Miss MacIntire, who'd recovered from the shock of Honey LaRue, spoke up. "We've got an eel by the tail, as it said. We can't handle it, and we can't let it go. We'll have to call in experts in zoology and physics...." Mr. Formeller exchanged outraged glances with Mr. Tedder "... and have them study the polymorph with the best instruments available."
"All this is very well," Mr. Formeller said, "but what I'd like to know is how this Polymorph got into your classroom, Tedder."
Mr. Tedder cautiously stepped up to the demonstration bench and took the knob of the telegraph key in his fingers. "This was the switch in a Ziegler's effect apparatus I'd set up for demonstration. I just tapped it, like this...." Mr. Tedder slapped the key down.
There was a glare of sudden greenness, and the air popped like a broken vacuum tube as it rushed in to occupy space suddenly vacated.

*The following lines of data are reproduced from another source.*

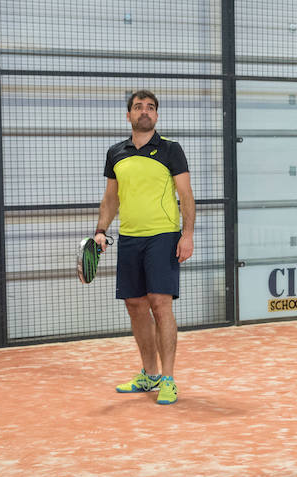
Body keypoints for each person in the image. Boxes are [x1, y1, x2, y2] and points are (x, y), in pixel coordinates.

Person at [94, 90, 195, 405]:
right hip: (129, 238)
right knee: (135, 305)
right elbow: (112, 198)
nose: (145, 111)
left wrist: (187, 234)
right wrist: (100, 231)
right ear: (129, 115)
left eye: (150, 107)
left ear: (156, 115)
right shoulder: (116, 153)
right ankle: (149, 374)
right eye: (138, 107)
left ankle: (168, 379)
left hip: (163, 235)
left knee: (160, 304)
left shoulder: (170, 150)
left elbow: (186, 195)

The Extra-Galactic Polymorph was gone. Mr. Coar wrinkled his brow and thought furiously of geranium-plants-in-pots, to no avail. Miss MacIntire thought wistfully of the handsome Greek gentleman who'd addressed her with an obscure quotation. Mr. Tedder, Stetzel, and Guenther bent their combined brains to steady consideration of Miss Honey LaRue, and for a moment they thought they heard the lustful bellow of a supernal saxophone. But Honey stayed away.

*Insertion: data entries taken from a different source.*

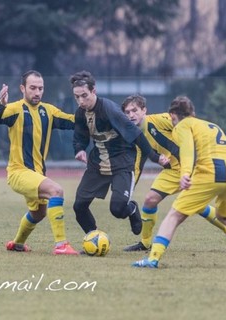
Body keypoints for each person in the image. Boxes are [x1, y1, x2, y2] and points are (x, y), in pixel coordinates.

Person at [132, 96, 226, 269]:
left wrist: (186, 173)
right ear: (192, 113)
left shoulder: (182, 125)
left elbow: (187, 151)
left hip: (210, 171)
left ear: (173, 115)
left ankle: (153, 259)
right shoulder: (211, 125)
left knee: (174, 216)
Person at [121, 94, 226, 252]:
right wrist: (129, 190)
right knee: (150, 200)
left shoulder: (162, 119)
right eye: (127, 112)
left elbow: (190, 128)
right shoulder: (137, 136)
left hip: (189, 167)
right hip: (171, 171)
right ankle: (145, 243)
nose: (131, 115)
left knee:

"If we'd only taken photographs!" Mr. Formeller wailed. "Maybe the things we saw, we saw only in our minds. The polymorph's real form would have registered on film."
"Maybe if Mr. Tedder would duplicate that apparatus of his, and...." Miss MacIntire paused uncertainly. The arcana of physics were as unknown to her as was the Greek ablative to Mr. Tedder. "Well, do the same thing that you did before. Maybe he'll come back."

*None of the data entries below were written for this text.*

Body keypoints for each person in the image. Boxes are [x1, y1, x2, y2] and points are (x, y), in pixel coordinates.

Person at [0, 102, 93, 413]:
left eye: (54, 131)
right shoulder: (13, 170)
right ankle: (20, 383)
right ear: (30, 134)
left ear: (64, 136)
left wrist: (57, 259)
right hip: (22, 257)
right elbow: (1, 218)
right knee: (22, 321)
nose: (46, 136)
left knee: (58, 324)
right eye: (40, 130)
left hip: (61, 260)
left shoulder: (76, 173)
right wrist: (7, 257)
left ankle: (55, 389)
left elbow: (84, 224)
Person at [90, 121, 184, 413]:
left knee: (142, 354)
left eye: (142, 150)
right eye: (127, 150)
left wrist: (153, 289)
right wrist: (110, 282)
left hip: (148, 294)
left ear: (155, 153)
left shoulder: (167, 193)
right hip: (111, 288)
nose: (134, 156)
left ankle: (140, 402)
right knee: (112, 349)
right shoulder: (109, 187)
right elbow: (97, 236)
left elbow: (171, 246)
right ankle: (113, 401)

"No." Mr. Tedder was glum. "It won't be back. When you think that all objects are constantly changing in space and time, you see how wonderful it is that anything ever gets anywhere. The Extra-Galactic Polymorph won't be back. Its appearance was an accident; a huge, incredible, once-in-all-history coincidence."
On the twenty-third planet of a sun of a galaxy that lay beyond the ken of even the two-hundred-inch mirror of Palomar and the giant refractors of Luna; a planet the name of which cannot be expressed in human phonetics, a Young Being in the early stages of pre-maturity chortled with its Id. Its teacher was back! Swiftly, the youngster threw aside the messy slice of pimento-loaf that was draped across the silver cube and commanded, "Zzzrf me a Klompfr!" A Klompfr appeared, and the Young Being spilled its delight out into the minds of its elders.